■ EXTRAIT CHOISI:

........

9. Pour débouter le salarié de ses demandes au titre du licenciement sans cause réelle et sérieuse, après avoir rejeté celles formées au titre de l'illicéité des moyens de contrôle, l'arrêt retient que le système de géolocalisation utilisé par la société était licite comme respectant les exigences légales dès lors que, s'agissant de conducteurs routiers, salariés itinérants qui ne disposaient pas d'une autonomie dans l'organisation de leur travail, l'employeur était légitime à recourir à ce système de géolocalisation afin de contrôler la durée du travail, ce qui ne pouvait être effectué par d'autres moyens de contrôle et que le salarié ne pouvait invoquer un détournement de la finalité du système mis en place qui visait à suivre l'ensemble des chauffeurs routiers dans leurs déplacements, la sanction n'étant pas un objectif en soi, mais la conséquence d'un manquement du salarié à ses obligations contractuelles.

10. Il énonce ensuite que les erreurs de manipulation reprochées au salarié consistant à enregistrer en temps de travail ou en disponibilité des heures de repos, ou à gonfler artificiellement la durée de certaines tâches, sont établies, au vu des pièces produites.

........

■ MISE EN PRATIQUE:
a - Condensez sous forme de liste le paragraphe de l'extrait qui commence par « Pour débouter le salarié », en conservant ses faits essentiels.
b - Transcrivez à l'identique tout le passage de l'extrait allant de « 10. Il énonce » jusqu'à « des pièces produites. ».
Les données ne jouent aucun rôle dans ce travail.

■ SEGMENT DE DONNÉES:

........

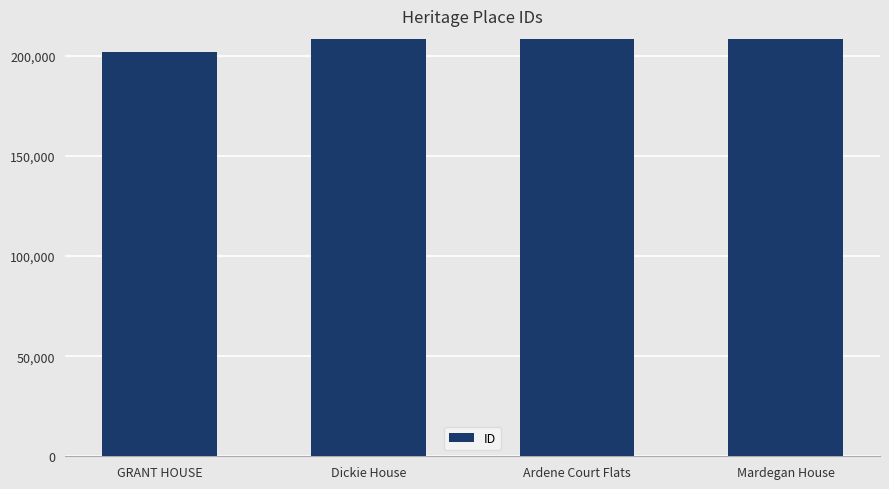

What is the label of the 1st bar from the right?

Mardegan House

........

■ RÉPONSES:
a -
- L'arrêt a d'abord rejeté les demandes du salarié fondées sur l'illicéité des moyens de contrôle. Il l'a ensuite débouté de ses demandes au titre du licenciement sans cause réelle et sérieuse.
- Selon l'arrêt, le système de géolocalisation de la société était licite et respectait les exigences légales.
- Les conducteurs routiers sont des salariés itinérants sans autonomie dans l'organisation de leur travail. L'employeur pouvait donc légitimement utiliser ce système pour contrôler leur durée du travail, ce qu'aucun autre moyen de contrôle ne permettait.
- Le salarié ne pouvait pas invoquer un détournement de finalité, car le système visait à suivre tous les chauffeurs routiers dans leurs déplacements.
- La sanction n'était pas un objectif en soi. Elle découlait d'un manquement du salarié à ses obligations contractuelles.

b -
10. Il énonce ensuite que les erreurs de manipulation reprochées au salarié consistant à enregistrer en temps de travail ou en disponibilité des heures de repos, ou à gonfler artificiellement la durée de certaines tâches, sont établies, au vu des pièces produites.